* _How to complete this task_
For this exercise, reproduce the entries below exactly, but only from the line containing "Figure 2. Iron" through the line containing "Table 1. T200 propeller characteristics.", both included.

----- Input -----

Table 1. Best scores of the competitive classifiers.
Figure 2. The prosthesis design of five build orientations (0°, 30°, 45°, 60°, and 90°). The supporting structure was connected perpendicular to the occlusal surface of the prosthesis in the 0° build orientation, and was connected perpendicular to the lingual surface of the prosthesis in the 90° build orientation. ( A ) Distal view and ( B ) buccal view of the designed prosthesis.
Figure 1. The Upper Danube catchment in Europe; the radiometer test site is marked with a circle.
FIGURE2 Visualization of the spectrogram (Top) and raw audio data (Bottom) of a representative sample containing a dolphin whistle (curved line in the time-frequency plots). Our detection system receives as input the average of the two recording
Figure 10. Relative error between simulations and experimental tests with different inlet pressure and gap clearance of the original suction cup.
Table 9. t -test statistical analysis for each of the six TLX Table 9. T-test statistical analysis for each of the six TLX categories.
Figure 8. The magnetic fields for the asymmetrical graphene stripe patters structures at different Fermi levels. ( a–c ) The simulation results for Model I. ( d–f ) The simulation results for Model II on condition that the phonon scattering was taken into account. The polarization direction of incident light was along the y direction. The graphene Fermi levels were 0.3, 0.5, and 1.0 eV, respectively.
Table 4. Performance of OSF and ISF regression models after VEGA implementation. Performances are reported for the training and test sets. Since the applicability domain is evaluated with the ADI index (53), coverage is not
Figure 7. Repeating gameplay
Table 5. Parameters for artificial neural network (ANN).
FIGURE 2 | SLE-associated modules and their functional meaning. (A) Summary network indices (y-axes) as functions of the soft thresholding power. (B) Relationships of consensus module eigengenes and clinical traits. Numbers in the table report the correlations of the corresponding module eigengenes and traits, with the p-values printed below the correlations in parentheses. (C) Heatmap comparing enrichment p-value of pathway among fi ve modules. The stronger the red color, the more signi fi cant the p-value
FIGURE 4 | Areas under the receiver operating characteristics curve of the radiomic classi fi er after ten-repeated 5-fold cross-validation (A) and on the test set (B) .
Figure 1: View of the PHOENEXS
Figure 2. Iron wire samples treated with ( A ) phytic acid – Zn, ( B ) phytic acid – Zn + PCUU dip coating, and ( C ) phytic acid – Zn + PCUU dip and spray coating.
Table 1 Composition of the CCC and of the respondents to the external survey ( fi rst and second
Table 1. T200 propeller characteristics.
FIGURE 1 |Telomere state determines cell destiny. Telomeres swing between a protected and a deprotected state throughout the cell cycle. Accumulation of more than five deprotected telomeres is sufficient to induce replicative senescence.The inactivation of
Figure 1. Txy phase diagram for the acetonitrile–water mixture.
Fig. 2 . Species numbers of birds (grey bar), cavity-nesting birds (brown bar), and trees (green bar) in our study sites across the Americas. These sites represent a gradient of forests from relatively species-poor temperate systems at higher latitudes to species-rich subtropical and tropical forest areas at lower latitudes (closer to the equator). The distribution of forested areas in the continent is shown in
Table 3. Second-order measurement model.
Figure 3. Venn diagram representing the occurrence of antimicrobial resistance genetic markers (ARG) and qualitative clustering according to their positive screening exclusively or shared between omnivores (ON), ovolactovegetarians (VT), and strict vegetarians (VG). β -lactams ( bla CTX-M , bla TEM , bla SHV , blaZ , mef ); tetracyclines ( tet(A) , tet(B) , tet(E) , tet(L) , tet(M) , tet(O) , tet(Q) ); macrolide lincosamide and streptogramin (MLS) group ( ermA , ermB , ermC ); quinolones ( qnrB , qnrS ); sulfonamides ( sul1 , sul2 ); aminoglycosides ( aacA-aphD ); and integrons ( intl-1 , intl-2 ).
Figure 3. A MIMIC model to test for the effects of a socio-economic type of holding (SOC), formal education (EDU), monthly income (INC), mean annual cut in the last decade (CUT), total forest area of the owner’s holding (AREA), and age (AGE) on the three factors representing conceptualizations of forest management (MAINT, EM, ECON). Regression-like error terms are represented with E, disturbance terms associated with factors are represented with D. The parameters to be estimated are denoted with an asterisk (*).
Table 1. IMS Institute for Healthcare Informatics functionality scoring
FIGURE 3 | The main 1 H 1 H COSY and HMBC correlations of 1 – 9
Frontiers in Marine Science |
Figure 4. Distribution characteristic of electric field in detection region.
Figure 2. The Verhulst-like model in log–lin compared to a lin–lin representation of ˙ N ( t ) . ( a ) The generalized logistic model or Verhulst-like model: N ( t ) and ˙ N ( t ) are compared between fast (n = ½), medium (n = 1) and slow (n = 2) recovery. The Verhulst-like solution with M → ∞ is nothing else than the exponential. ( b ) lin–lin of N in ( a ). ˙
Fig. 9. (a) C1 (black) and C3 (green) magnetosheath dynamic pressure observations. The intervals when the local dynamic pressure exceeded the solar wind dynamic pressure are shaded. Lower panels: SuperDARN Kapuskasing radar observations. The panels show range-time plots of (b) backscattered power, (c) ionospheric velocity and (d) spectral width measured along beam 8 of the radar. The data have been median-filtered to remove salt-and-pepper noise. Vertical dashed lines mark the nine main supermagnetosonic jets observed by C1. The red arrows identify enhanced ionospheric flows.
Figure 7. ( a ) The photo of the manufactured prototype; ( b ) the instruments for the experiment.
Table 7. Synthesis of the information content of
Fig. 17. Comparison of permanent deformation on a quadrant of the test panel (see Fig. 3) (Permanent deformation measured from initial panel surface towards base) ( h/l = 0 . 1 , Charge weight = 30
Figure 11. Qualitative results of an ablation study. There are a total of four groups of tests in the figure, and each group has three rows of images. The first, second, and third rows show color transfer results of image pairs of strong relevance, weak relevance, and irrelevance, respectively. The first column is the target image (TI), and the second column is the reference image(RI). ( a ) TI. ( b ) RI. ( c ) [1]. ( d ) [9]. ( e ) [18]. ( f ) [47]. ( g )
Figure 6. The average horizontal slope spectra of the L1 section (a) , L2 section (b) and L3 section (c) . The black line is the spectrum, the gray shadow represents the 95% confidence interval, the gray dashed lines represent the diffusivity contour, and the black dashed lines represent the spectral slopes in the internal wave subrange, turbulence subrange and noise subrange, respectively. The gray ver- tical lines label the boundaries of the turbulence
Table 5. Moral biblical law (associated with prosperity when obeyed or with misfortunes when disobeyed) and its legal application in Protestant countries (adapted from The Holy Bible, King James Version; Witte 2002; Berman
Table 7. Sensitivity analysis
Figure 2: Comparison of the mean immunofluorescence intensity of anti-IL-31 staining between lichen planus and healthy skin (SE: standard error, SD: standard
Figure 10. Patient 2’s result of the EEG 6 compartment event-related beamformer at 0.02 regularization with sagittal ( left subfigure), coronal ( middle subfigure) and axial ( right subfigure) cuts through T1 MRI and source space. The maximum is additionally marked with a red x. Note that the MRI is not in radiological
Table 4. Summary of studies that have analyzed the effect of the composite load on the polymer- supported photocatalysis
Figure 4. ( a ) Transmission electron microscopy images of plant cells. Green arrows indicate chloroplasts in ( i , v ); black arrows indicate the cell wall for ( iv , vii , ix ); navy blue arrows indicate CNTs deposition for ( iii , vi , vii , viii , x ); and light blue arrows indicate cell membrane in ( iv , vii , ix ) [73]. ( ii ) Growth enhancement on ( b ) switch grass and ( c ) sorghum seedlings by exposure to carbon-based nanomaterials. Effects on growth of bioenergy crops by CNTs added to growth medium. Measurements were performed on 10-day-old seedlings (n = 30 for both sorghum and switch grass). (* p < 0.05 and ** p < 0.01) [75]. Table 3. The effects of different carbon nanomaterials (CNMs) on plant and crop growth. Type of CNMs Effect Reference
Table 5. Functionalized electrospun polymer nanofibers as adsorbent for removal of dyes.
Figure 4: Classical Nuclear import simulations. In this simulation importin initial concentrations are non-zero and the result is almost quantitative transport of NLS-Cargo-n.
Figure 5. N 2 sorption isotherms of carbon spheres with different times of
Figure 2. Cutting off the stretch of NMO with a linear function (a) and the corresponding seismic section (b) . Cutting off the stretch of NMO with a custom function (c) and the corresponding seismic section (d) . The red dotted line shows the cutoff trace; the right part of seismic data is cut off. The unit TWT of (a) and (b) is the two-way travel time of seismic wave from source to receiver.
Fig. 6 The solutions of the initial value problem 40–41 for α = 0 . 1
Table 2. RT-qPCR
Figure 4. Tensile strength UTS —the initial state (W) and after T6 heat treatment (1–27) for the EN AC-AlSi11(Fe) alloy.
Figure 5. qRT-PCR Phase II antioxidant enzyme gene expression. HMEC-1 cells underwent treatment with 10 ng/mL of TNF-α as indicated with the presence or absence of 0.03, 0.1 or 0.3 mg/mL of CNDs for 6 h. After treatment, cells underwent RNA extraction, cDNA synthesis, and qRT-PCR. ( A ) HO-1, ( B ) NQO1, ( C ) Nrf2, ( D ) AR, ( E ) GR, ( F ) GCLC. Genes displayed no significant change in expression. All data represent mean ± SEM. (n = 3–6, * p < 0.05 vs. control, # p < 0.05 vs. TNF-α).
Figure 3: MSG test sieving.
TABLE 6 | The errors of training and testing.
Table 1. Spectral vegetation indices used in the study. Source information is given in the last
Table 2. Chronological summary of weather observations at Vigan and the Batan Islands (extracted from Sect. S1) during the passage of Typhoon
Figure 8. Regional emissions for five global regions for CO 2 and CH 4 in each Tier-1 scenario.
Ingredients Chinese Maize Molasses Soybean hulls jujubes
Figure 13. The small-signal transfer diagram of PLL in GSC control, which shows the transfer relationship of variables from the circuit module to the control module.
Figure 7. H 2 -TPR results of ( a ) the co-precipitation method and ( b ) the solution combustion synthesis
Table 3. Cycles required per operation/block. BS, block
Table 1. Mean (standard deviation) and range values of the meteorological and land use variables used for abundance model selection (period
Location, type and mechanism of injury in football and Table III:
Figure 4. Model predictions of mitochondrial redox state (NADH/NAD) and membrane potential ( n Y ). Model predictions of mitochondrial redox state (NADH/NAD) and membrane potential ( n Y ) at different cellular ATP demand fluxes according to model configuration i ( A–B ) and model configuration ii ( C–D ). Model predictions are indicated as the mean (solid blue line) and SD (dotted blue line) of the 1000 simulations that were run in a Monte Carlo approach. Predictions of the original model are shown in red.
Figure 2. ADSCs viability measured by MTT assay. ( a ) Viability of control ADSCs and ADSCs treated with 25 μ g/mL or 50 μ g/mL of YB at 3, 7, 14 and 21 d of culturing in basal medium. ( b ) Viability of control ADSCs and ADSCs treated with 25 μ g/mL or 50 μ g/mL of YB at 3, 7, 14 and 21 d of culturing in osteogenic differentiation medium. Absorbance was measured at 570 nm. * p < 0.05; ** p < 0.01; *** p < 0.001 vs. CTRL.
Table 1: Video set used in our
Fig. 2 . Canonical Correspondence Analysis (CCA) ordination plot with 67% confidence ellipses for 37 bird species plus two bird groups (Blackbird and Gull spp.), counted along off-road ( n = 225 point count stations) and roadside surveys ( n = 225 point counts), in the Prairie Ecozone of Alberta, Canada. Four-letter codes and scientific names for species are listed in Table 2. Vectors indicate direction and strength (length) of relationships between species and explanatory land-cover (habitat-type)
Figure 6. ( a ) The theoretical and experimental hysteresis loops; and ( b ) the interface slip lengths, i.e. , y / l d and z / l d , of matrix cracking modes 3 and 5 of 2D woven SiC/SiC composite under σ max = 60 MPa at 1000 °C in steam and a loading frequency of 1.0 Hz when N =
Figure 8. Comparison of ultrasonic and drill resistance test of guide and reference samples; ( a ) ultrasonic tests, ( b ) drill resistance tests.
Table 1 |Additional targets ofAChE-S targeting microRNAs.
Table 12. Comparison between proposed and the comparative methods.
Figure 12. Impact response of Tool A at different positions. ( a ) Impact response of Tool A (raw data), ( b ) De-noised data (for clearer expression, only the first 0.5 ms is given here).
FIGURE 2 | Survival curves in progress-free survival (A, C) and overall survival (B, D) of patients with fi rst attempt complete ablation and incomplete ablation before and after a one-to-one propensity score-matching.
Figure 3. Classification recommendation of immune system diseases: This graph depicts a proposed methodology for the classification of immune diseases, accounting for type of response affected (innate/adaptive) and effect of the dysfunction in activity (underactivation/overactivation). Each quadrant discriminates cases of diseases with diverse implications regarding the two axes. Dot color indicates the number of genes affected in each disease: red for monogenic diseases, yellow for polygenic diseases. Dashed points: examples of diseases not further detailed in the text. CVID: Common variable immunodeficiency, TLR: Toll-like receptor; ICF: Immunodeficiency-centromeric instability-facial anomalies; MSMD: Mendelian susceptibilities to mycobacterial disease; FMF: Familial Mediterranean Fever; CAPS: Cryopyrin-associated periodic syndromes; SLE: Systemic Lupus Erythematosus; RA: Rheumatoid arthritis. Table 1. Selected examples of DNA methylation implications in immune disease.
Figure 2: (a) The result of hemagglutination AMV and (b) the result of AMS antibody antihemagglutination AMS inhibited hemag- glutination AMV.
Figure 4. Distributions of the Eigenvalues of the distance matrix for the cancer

-----

* _Exercise response_
Figure 2. Iron wire samples treated with ( A ) phytic acid – Zn, ( B ) phytic acid – Zn + PCUU dip coating, and ( C ) phytic acid – Zn + PCUU dip and spray coating.
Table 1 Composition of the CCC and of the respondents to the external survey ( fi rst and second
Table 1. T200 propeller characteristics.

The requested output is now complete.